Lithium ohne Lücken: Der 3D-Druck beschleunigt die Gewinnung

27. April 2026 Publicado | Traducido del español

Das Lithiumfieber für Batterien stößt auf eine unbequeme Realität: Die derzeitigen Gewinnungsmethoden sind langsam und umweltschädlich. Große Verdunstungsteiche benötigen Monate, schädigen Ökosysteme und verursachen Kohlenstoffemissionen. Angesichts dessen haben Lithoz und Evove ihre Kräfte gebündelt, um Separonics zu entwickeln, eine Lösung, die mit Hilfe des 3D-Drucks von Keramik die Spielregeln ändern soll.
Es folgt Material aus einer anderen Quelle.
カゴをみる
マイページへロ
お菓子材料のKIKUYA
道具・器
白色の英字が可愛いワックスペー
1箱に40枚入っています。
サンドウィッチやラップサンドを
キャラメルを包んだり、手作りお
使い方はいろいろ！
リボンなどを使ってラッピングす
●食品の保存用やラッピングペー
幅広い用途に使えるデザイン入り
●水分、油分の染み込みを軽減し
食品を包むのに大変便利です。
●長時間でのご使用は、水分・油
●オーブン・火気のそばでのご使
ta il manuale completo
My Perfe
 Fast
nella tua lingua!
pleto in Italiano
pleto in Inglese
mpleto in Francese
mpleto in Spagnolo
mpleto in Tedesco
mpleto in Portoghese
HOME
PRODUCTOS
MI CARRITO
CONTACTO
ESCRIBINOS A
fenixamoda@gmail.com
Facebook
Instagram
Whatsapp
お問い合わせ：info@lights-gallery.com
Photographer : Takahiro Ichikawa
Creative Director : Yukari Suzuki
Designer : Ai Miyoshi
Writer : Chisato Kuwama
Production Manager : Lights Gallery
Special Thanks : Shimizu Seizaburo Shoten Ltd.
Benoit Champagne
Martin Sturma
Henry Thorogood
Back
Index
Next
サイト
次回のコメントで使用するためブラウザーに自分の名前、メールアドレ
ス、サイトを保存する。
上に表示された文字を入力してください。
3D-Drucker erstellt einen weißen Keramikfilter auf blau-grünem Hintergrund. Sauberes Wasser fließt schnell, im Kontrast zu einem rötlichen, trockenen Verdunstungsteich im Hintergrund.

Keramikfiltration aus dem 3D-Drucker für schnelleres Lithium ⚡

Separonics kombiniert die Präzision des 3D-Drucks von Lithoz mit der Filtertechnologie von Evove. Das Verfahren nutzt keramische Membranen mit optimierten Kanälen, die das Lithium kontinuierlich von den Salzen trennen und die Verarbeitungszeit von Monaten auf Stunden reduzieren. Durch den Wegfall von Verdunstungsteichen und dem Transport von Salzwasser werden die Umweltbelastung und die Emissionen verringert. Es ist ein Ansatz, der Effizienz über das Warten stellt.

Adieu Lithium-Pool, hallo Drucker 🖨️

Lithoz und Evove haben es geschafft, die Lithiumgewinnung von einem Ausdauersport in einen technologischen Sprint zu verwandeln. Während traditionelle Methoden wie aus der Zeit der Dinosaurier wirken (langsam und mit viel Schlamm), kommt Separonics mit einem Hauch von Modernität daher. Jetzt können wir, anstatt darauf zu warten, dass die Sonne ihre Arbeit macht, die Lösung einfach drucken. Allerdings sollten sie nicht auf die Idee kommen, ein Schwimmbecken fürs Wochenende zu drucken.